The text at the top level of an Element is an instance of a TextNode Object. For instance, " some text 1" and " some text 3" are both TextNode Objects under "< div class='info' >" and "Line 1:" is a TextNode Object under "< strong >"
Element Objects have a textNodes() method which will be of use for you to get a hold of these TextNode Objects.
Check the following code:
String html = "<html>" +
"<body>" +
"<div class="info">" +
"<strong>Line 1:</strong> some text 1<br>" +
"<b>some text 2</b><br>" +
"<strong>Line 3:</strong> some text 3<br>" +
"</div>" +
"</body>" +
"</html>";
Document document = JSoup.parse(html);
Element infoDiv = document.select("div.info").first();
List<TextNode> infoDivTextNodes = infoDiv.textNodes();
This code finds the first < div > Element who has an Attribute with key="class" and value="info". Then get a reference to all of the TextNode Objects directly under "< div class='info' >". That list looks like:
List<TextNode>[" some text 1", " some text 3"]
TextNode Objects have some sweet data and methods associated with them which you can utilize, and extends Node giving you even more functionality to utilize.
The following is an example of getting object references for each TextNode inside div's with class="info".
for(Iterator<Element> elementIt = document.select("div.info").iterator(); elementIt.hasNext();){
Element element = elementIt.next();
for (Iterator<TextNode> textIt = element.textNodes().iterator(); textIt.hasNext();) {
TextNode textNode = textIt.next();
//Do your magic with textNode now.
//You can even reference it's parent via the inherited Node Object's
//method .parent();
}
}
Using this nested iterator technique you can access all the text nodes of an object and with some clever logic you can just about do anything you want within Jsoup's structure.

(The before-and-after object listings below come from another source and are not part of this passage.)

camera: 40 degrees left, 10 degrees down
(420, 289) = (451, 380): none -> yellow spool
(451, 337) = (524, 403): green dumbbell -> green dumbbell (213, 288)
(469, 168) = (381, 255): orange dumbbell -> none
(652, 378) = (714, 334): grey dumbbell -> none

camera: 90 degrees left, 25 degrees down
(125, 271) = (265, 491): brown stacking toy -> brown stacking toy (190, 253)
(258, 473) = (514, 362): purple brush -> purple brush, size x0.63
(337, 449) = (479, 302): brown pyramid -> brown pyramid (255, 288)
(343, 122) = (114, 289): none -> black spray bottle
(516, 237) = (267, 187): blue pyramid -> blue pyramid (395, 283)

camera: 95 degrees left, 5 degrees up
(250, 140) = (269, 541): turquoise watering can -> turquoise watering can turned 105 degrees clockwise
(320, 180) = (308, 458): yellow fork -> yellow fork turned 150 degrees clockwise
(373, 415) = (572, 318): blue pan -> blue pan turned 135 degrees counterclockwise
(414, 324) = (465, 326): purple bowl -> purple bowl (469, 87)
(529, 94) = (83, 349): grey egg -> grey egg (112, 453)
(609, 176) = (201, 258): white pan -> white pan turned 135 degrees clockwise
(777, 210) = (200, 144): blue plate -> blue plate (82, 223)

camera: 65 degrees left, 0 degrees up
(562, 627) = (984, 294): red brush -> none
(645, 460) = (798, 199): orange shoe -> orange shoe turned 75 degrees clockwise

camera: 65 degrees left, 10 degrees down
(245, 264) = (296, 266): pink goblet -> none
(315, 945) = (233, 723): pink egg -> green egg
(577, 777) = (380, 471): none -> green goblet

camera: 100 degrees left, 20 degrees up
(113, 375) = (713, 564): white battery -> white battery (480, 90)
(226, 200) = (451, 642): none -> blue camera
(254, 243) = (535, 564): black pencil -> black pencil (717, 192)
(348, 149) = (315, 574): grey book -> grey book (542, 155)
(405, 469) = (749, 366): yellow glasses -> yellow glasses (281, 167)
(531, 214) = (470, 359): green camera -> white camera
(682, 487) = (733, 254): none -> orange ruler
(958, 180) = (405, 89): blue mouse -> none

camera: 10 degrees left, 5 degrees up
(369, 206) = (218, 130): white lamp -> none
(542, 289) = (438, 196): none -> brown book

I have implemented this logic for a spell checking method I have created in the past and it does have some performance hits on very large html documents with a high number of elements, perhaps a lot of lists or something. But if your files are reasonable in length, you should get sufficient performance.
The following is an example of getting object references for each TextNode of a Document.
Document document = Jsoup.parse(html);
for (Iterator<Element> elementIt = document.body().getAllElements().iterator(); elementIt.hasNext();) {
Element element = elementIt.next();
//Maybe some magic for each element..
for (Iterator<TextNode> textIt = element.textNodes().iterator(); textIt.hasNext();) {
TextNode textNode = textIt.next();
//Lots of magic here for each textNode..
}
}